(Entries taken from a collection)
════

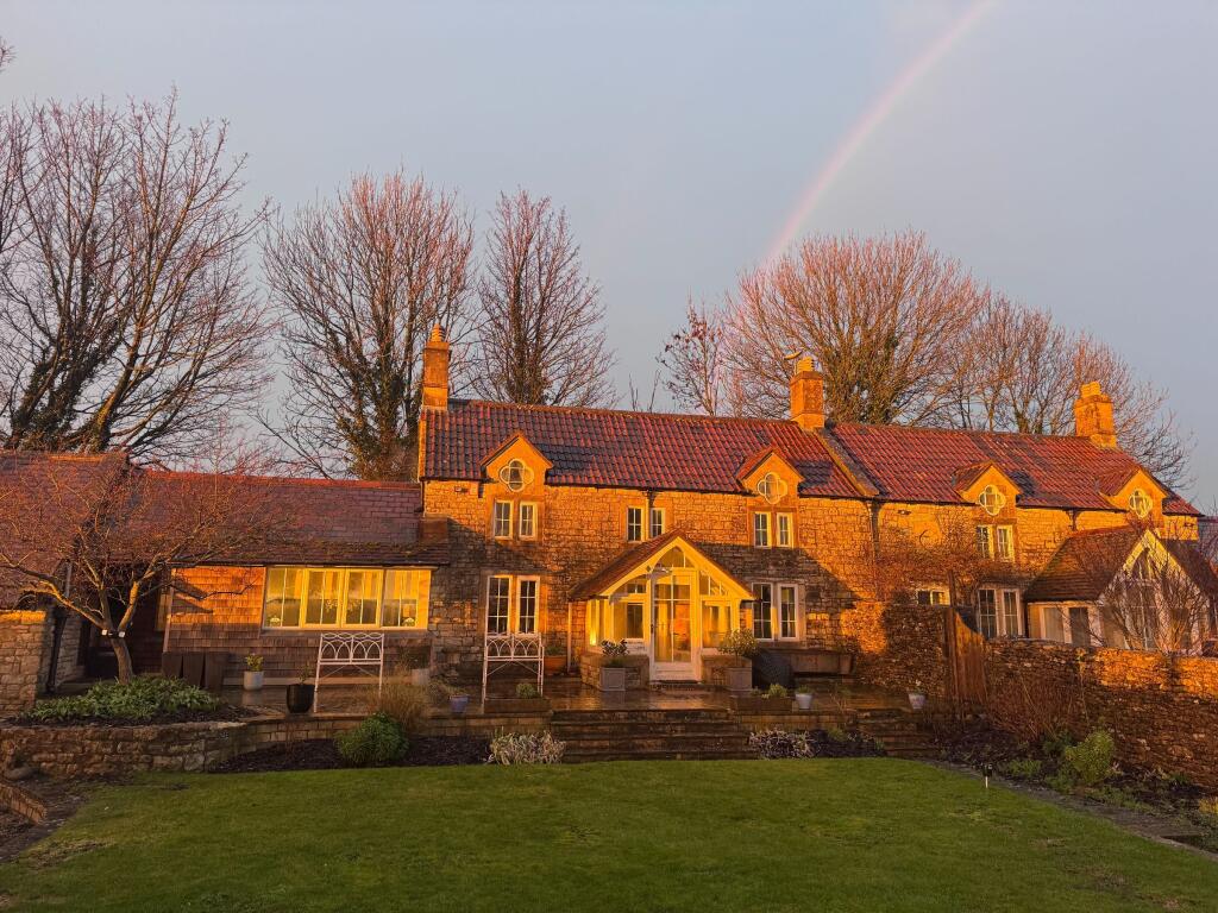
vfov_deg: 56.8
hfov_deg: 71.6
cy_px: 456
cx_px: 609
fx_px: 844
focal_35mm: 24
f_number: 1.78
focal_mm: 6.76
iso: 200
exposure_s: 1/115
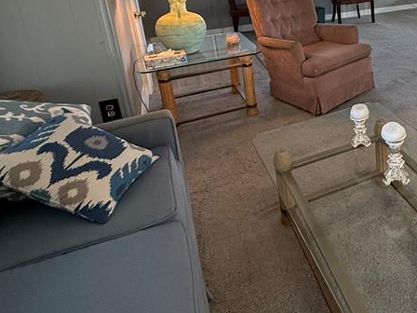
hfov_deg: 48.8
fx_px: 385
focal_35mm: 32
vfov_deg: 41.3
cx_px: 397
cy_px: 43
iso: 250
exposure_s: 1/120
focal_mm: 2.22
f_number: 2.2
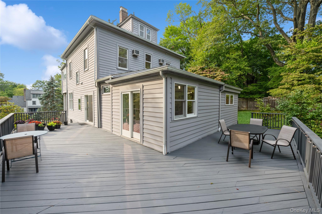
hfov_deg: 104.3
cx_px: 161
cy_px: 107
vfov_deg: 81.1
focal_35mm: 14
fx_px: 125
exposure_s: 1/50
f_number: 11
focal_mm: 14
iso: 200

════

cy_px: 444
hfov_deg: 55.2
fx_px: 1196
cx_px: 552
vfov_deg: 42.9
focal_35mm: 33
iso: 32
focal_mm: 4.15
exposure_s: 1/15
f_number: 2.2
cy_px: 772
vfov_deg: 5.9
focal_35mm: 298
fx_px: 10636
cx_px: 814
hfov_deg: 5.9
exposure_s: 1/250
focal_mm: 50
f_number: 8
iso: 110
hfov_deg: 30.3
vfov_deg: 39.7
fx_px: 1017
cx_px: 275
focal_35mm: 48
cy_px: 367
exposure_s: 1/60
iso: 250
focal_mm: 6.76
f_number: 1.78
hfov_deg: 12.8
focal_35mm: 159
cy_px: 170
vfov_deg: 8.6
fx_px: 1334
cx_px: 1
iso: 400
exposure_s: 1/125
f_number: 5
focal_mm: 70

════

# WHAT YOU NEED TO DO:
Using the data above, transcribe exactly the lines between those containing "vfov_deg: 56.8" and "hfov_deg: 104.3", inclusive, and leave every picture behind.

# OUTPUT OF THE EXERCISE:
vfov_deg: 56.8
hfov_deg: 71.6
cy_px: 456
cx_px: 609
fx_px: 844
focal_35mm: 24
f_number: 1.78
focal_mm: 6.76
iso: 200
exposure_s: 1/115
hfov_deg: 48.8
fx_px: 385
focal_35mm: 32
vfov_deg: 41.3
cx_px: 397
cy_px: 43
iso: 250
exposure_s: 1/120
focal_mm: 2.22
f_number: 2.2
hfov_deg: 104.3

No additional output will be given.